The nations sanitary sewer infrastructure is aging with some sewers dating back over 100 years. There are more than 19,500 municipal sanitary sewer collection systems nationwide serving an estimated 149 million people and comprising about 500,000 sewer miles. Potential health and environmental risks associated with poor performance of many of these systems highlight the need to increase federal regulatory oversight of the management, operation, and maintenance of these systems. As a result, EPA is in the final stage of preparing and issuing a SSO Rule that will add control of SSO to the NPDES permit requirements. This paper provides a preview of the Rule and describes the advantages of employing a collection system modeling approach for capacity assurance of various components of a collection system and development of SSO mitigation plan. A case study at Henrico County, VA is provided to illustrate the application of a collection system modeling approach to plan for sanitary sewer system improvements.

Industrial Use of Stormwater: A Hypothetical-Case Study

As population and industry grow, water demand increases, and water supply becomes more of a problem. While reclamation of municipal wastewater for industry, subpotable domestic usage, and groundwater recharge has been practiced in the United States over the past several decades on a limited basis, similar studies need to be taken for urban storm runoff. Rainfall runoff becomes contaminated as it passes over urban land; billions of gallons of water can be recovered for beneficial uses if urban stormwater is properly controlled and treated.
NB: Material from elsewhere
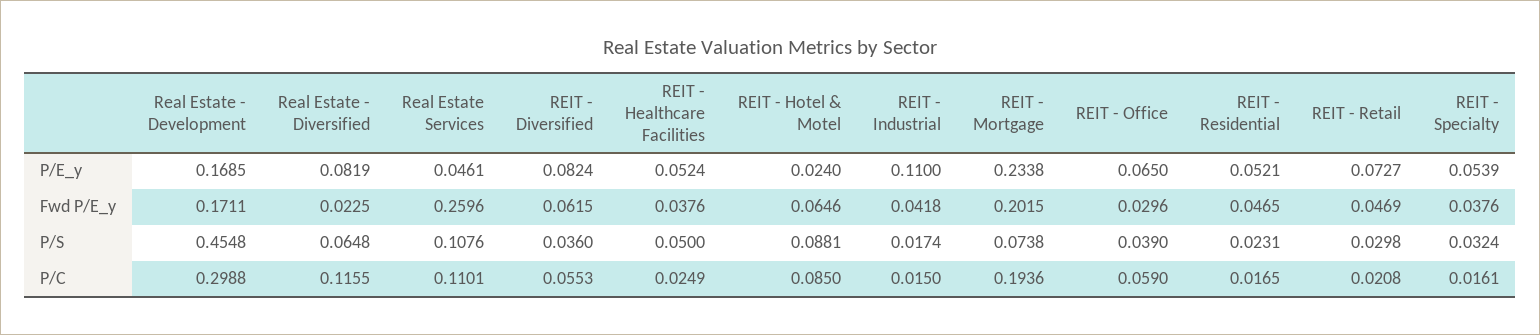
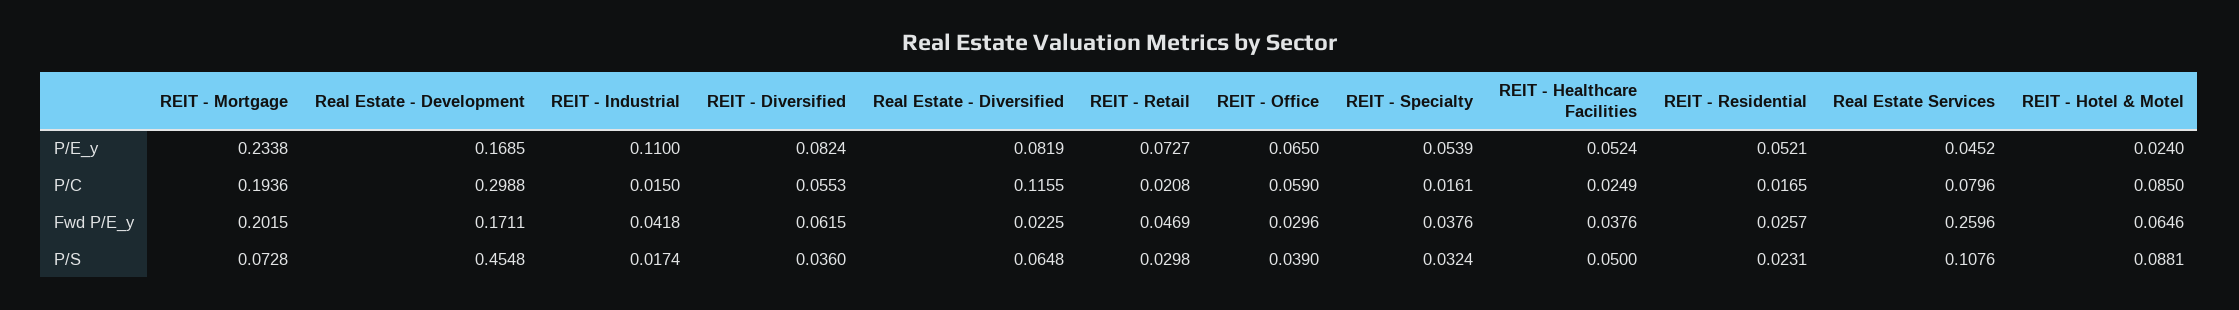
Real Estate Services, P/E_y: 0.0461 -> 0.0452
REIT - Residential, Fwd P/E_y: 0.0465 -> 0.0257
REIT - Mortgage, P/S: 0.0738 -> 0.0728
Real Estate Services, P/C: 0.1101 -> 0.0796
The water quality of the treated storm runoff can meet the required standards for subpotable usage. Accordingly, this will enable stormwater reclamation to become a more significant means of augmenting water supply. This paper discusses current urban stormwater control and treatment technologies leading to the feasibility of reclaiming urban stormwater for various purposes. A hypothetical-case study illustrating the cost-effectiveness of reclaiming urban stormwater for complete industrial supply is presented.